● **EXERCISE OBJECTIVE**
Render every line of the records as a JSON array of strings, one string per line, skipping blank lines. Leave the pictures out of the output.

Transcribed page text:

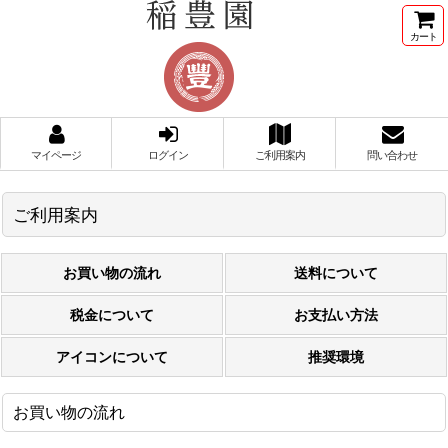
カート
マイページ
ログイン
ご利用案内
問い合わせ
ご利用案内
お買い物の流れ
送料について
税金について
お支払い方法
アイコンについて
推奨環境
お買い物の流れ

● **REPLY TO THE EXERCISE**
[
  "カート",
  "マイページ",
  "ログイン",
  "ご利用案内",
  "問い合わせ",
  "ご利用案内",
  "お買い物の流れ",
  "送料について",
  "税金について",
  "お支払い方法",
  "アイコンについて",
  "推奨環境",
  "お買い物の流れ"
]